What needs to be done:
Return every line of the data below word for word, in the same order and with the same line breaks.

Exercise data:
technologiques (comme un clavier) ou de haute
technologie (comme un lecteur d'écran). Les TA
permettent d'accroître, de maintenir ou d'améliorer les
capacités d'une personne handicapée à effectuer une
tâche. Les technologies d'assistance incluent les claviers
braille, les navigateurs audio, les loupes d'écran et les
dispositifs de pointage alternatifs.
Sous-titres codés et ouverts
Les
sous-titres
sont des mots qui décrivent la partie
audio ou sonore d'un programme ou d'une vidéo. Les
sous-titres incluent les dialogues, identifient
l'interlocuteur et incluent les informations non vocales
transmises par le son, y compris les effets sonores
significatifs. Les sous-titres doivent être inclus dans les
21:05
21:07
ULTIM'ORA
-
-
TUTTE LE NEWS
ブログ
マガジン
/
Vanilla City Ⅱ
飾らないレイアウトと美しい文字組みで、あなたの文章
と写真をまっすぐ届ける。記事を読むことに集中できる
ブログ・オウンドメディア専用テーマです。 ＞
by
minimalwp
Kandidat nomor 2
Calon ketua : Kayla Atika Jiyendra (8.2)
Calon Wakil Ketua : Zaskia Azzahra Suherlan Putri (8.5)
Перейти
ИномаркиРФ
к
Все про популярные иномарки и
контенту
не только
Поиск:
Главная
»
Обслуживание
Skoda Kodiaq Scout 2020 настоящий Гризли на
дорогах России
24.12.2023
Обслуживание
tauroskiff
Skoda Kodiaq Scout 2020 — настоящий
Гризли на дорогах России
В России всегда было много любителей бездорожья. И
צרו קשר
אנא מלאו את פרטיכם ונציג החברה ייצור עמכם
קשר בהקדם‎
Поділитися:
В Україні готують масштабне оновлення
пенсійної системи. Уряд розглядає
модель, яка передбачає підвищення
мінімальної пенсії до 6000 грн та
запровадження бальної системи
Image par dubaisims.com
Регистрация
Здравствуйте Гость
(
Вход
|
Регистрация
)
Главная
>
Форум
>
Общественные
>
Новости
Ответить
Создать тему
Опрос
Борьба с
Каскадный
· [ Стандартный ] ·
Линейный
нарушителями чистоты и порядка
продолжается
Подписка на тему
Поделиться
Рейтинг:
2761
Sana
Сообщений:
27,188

Written response:
technologiques (comme un clavier) ou de haute
technologie (comme un lecteur d'écran). Les TA
permettent d'accroître, de maintenir ou d'améliorer les
capacités d'une personne handicapée à effectuer une
tâche. Les technologies d'assistance incluent les claviers
braille, les navigateurs audio, les loupes d'écran et les
dispositifs de pointage alternatifs.
Sous-titres codés et ouverts
Les
sous-titres
sont des mots qui décrivent la partie
audio ou sonore d'un programme ou d'une vidéo. Les
sous-titres incluent les dialogues, identifient
l'interlocuteur et incluent les informations non vocales
transmises par le son, y compris les effets sonores
significatifs. Les sous-titres doivent être inclus dans les
21:05
21:07
ULTIM'ORA
-
-
TUTTE LE NEWS
ブログ
マガジン
/
Vanilla City Ⅱ
飾らないレイアウトと美しい文字組みで、あなたの文章
と写真をまっすぐ届ける。記事を読むことに集中できる
ブログ・オウンドメディア専用テーマです。 ＞
by
minimalwp
Kandidat nomor 2
Calon ketua : Kayla Atika Jiyendra (8.2)
Calon Wakil Ketua : Zaskia Azzahra Suherlan Putri (8.5)
Перейти
ИномаркиРФ
к
Все про популярные иномарки и
контенту
не только
Поиск:
Главная
»
Обслуживание
Skoda Kodiaq Scout 2020 настоящий Гризли на
дорогах России
24.12.2023
Обслуживание
tauroskiff
Skoda Kodiaq Scout 2020 — настоящий
Гризли на дорогах России
В России всегда было много любителей бездорожья. И
צרו קשר
אנא מלאו את פרטיכם ונציג החברה ייצור עמכם
קשר בהקדם‎
Поділитися:
В Україні готують масштабне оновлення
пенсійної системи. Уряд розглядає
модель, яка передбачає підвищення
мінімальної пенсії до 6000 грн та
запровадження бальної системи
Image par dubaisims.com
Регистрация
Здравствуйте Гость
(
Вход
|
Регистрация
)
Главная
>
Форум
>
Общественные
>
Новости
Ответить
Создать тему
Опрос
Борьба с
Каскадный
· [ Стандартный ] ·
Линейный
нарушителями чистоты и порядка
продолжается
Подписка на тему
Поделиться
Рейтинг:
2761
Sana
Сообщений:
27,188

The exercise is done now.